Xela

In Bocca Al Lupo

(Type; 2008)

By George Bass | 4 December 2008

Like Magic Eye or smoking, religion’s never really done much for me. The closest I ever got to a holy experience was via the Lord’s Prayer at school, repeated once a week till it was just another times table rhyme from the mouths of bent-backed children. This, perhaps, is only my reluctance to believe in something so un-fantastic, so plodded-over and traditional. But what if there is something out there in the dark; some omnipresent spectre peering down from its lair? What if instead of a welcoming white beard it’s poised with a long cloak and assegai, waiting with a blank canvas and an absence of red paint? What if he/she’s also got a blackboard, and every motel-drawer bible you vandalized with stickmen equals six nights of marrow-chilling horror?

That’s the theory propagated by Type mogul John Twells, whose fourth album as the amorphous Xela is one of the bleakest recordings I could ever imagine a non-incarcerated human creating. And I don’t mean bleak as in transferable to black hoodies that jump up to form right hand into horn sign—I mean apocalyptic, bone-aching white noise, the kind of thing the SAS play when they’re trying to weed out the crackers. Having already skirted the shores of doom on his horror-soundtrack album The Dead Sea (2006), Twells comes ready trained in the art of enduring trauma, but on In Bocca Al Lupo we find him casting his rations and powder to the waves as he waits for the inevitable ferryman. Conceived, excommunicated, and chastised by Twells during two years of exploring ruined cathedrals, In Bocca Al Lupo (Italian for “into the mouth of the wolf” or “good luck”) uses hearse-black graphite grease to paint the definitive account of the side effects of too much faith.

Split into quarters of Halloween tempazepam and running at more than an hour, In Bocca is by no means small beer in anyone’s eyes. Whether you hear the manipulated field recordings of bombed monuments of just four slabs of sublimating matter depends somewhat on your Rorschach reading, but I’ll waste no time in telling you these are the coldest drones I’ve stuck my head in since Godspeed You! Black Emperor’s F#A#∞ (1998). What little traces of detectible music remain are just proof that a part of us will always covet mayhem and won’t go to sleep until evil has swatted a victim: see the thematic sinew on opener “Ut Nos Vivicaret,” prowling delicately through moonlit ruins as machines grind like bad traffic. It’s occult as fuck, and harks back to an era where nailing heretics to crosses was the staple of holy entertainment. “If they’d hanged Jesus Christ we’d all be kneeling in front of a fucking gibbet,” prompted Richard E. Grant in How To Get Ahead In Advertising, railing against the fallibility of consumers. Well Dick, if they’d faxed him through two charcoal rollers and punched a spoke-hole through the resulting dark disc, I think you’d have the album we’re listening to here. As gruesome as anything you’d expect from a record whose cover art depicts wolves lapping at slashed tract, there’s a relentless dissolve into “In Deo Salutari Meo,” where you can eavesdrop on pieces of mass behind the ominous ambient crackle. A voice rasps in the dark, prompting you to crawl on with caution as cracks start appearing in your brain. It all tastes like an inescapable art installation—unsurprising, as that was the record’s original purpose—but if you bought tickets for this show you’d be unwise to take your eyes for a second off the fire exit.

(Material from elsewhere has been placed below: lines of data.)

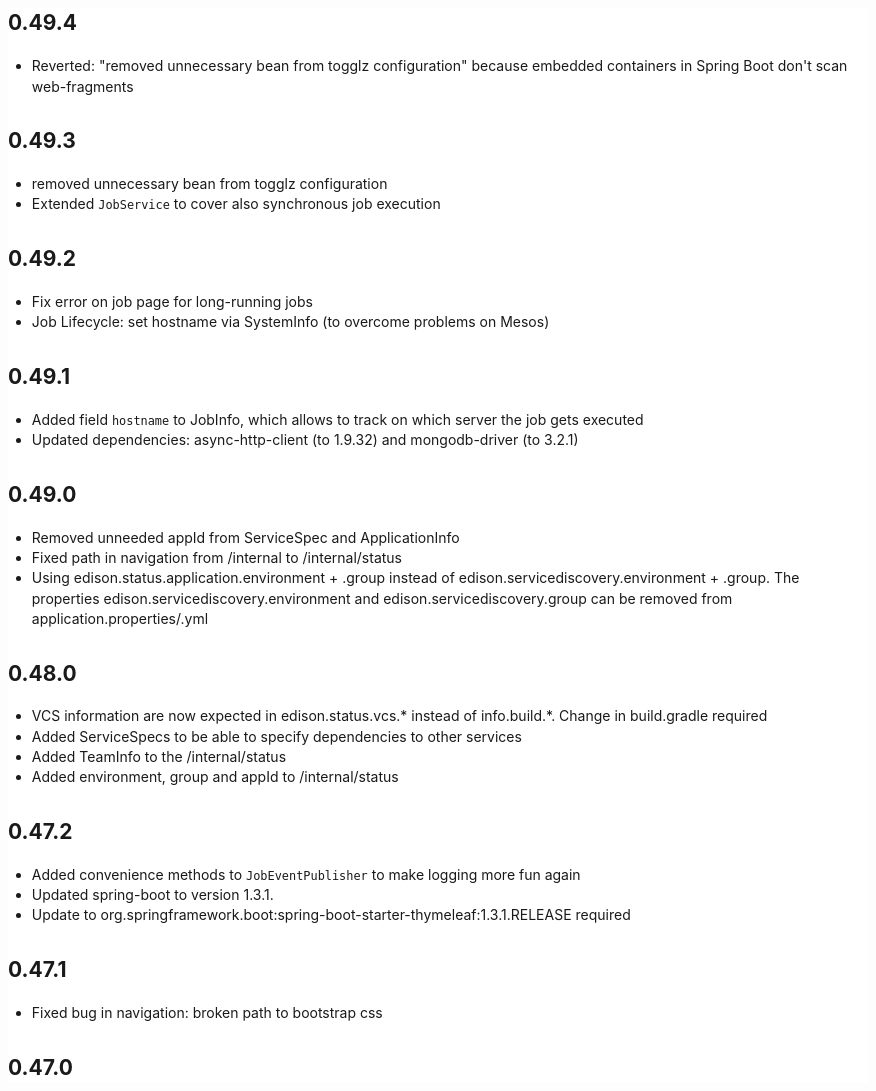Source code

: ## 0.49.4

* Reverted: "removed unnecessary bean from togglz configuration" because embedded containers in Spring Boot don't scan
  web-fragments

## 0.49.3

* removed unnecessary bean from togglz configuration
* Extended `JobService` to cover also synchronous job execution

## 0.49.2

* Fix error on job page for long-running jobs
* Job Lifecycle: set hostname via SystemInfo (to overcome problems on Mesos)

## 0.49.1

* Added field `hostname` to JobInfo, which allows to track on which server the job gets executed
* Updated dependencies: async-http-client (to 1.9.32) and mongodb-driver (to 3.2.1)

## 0.49.0

* Removed unneeded appId from ServiceSpec and ApplicationInfo
* Fixed path in navigation from /internal to /internal/status
* Using edison.status.application.environment + .group instead of edison.servicediscovery.environment + .group.
  The properties edison.servicediscovery.environment and edison.servicediscovery.group
  can be removed from application.properties/.yml

## 0.48.0

* VCS information are now expected in edison.status.vcs.* instead of info.build.*. Change in build.gradle required
* Added ServiceSpecs to be able to specify dependencies to other services
* Added TeamInfo to the /internal/status
* Added environment, group and appId to /internal/status

## 0.47.2

* Added convenience methods to `JobEventPublisher` to make logging more fun again
* Updated spring-boot to version 1.3.1.
* Update to org.springframework.boot:spring-boot-starter-thymeleaf:1.3.1.RELEASE required

## 0.47.1

* Fixed bug in navigation: broken path to bootstrap css

## 0.47.0
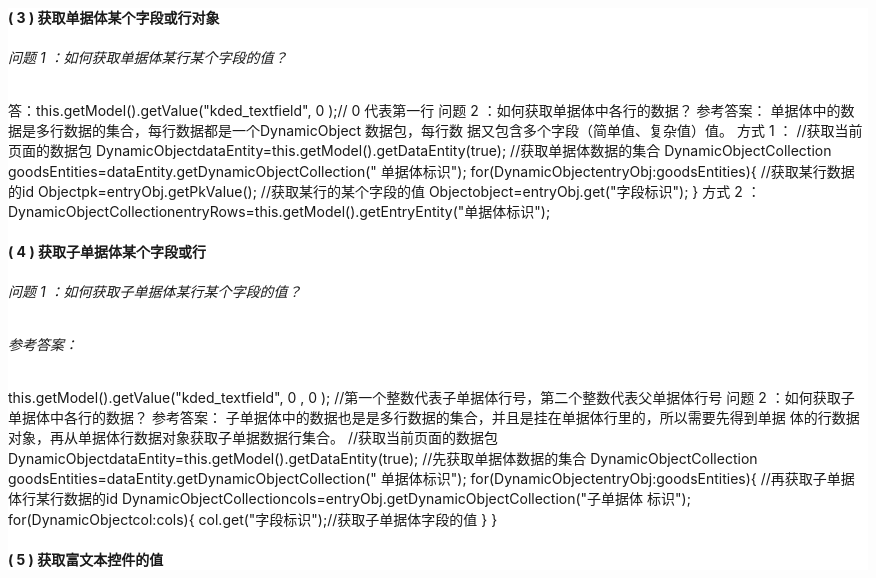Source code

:#### ( 3 ) 获取单据体某个字段或行对象

###### 问题 1 ：如何获取单据体某行某个字段的值？

答：this.getModel().getValue("kded_textfield", 0 );// 0 代表第一行
问题 2 ：如何获取单据体中各行的数据？
参考答案：
单据体中的数据是多行数据的集合，每行数据都是一个DynamicObject 数据包，每行数
据又包含多个字段（简单值、复杂值）值。
方式 1 ：
//获取当前页面的数据包
DynamicObjectdataEntity=this.getModel().getDataEntity(true);
//获取单据体数据的集合
DynamicObjectCollection goodsEntities=dataEntity.getDynamicObjectCollection("
单据体标识");
for(DynamicObjectentryObj:goodsEntities){
//获取某行数据的id
Objectpk=entryObj.getPkValue();
//获取某行的某个字段的值
Objectobject=entryObj.get("字段标识");
}
方式 2 ：
DynamicObjectCollectionentryRows=this.getModel().getEntryEntity("单据体标识");


#### ( 4 ) 获取子单据体某个字段或行

###### 问题 1 ：如何获取子单据体某行某个字段的值？

###### 参考答案：

this.getModel().getValue("kded_textfield", 0 , 0 );
//第一个整数代表子单据体行号，第二个整数代表父单据体行号
问题 2 ：如何获取子单据体中各行的数据？
参考答案：
子单据体中的数据也是是多行数据的集合，并且是挂在单据体行里的，所以需要先得到单据
体的行数据对象，再从单据体行数据对象获取子单据数据行集合。
//获取当前页面的数据包
DynamicObjectdataEntity=this.getModel().getDataEntity(true);
//先获取单据体数据的集合
DynamicObjectCollection goodsEntities=dataEntity.getDynamicObjectCollection("
单据体标识");
for(DynamicObjectentryObj:goodsEntities){
//再获取子单据体行某行数据的id
DynamicObjectCollectioncols=entryObj.getDynamicObjectCollection("子单据体
标识");
for(DynamicObjectcol:cols){
col.get("字段标识");//获取子单据体字段的值
}
}

#### ( 5 ) 获取富文本控件的值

Clearly keen to have his name in the hat for the next David Fincher OST, Twells makes no attempt to purify his evangelical vacuum on IBAL‘s deeper b-side. Instead he recreates the hooting of steamers as they drift helplessly toward the maelstrom. Not since Malcolm Clarke’s score for The Sea Devils have I felt the bubbling of Stockholm Syndrome for such angular, jarring music, and “In Misericordia” could well be the sound of post-coital bliss between the idol and its servant, bathed in celestial crying as one belief swallows another. We’re definitely closing in on the core apparatus now, and that smog from the pit just keeps on wafting up as Twells gently dares us to turn back. It’s too late, though, and scorched reactions try and drown out a sacrificial pounding on “Beatae Immortalitatis.” Something hideous is beginning to awaken, chewing up tapes of demonic screeching like the climax to some diabolical blazing. It’s enough to convince the listener he or she is one of the shepherds who saw stars one December and thought that their saviour was returning: this is visceral, terrifying, transformative music, scarred forever by the dormant spores of cold campfire psychosis. Eventually the furies subside into a piercing electrical hum, then the currents die, then nothing. Just a glare from some hovering deity as the phantasms melt into shadows, the howling still ringing in your ears as free will peels back into worship.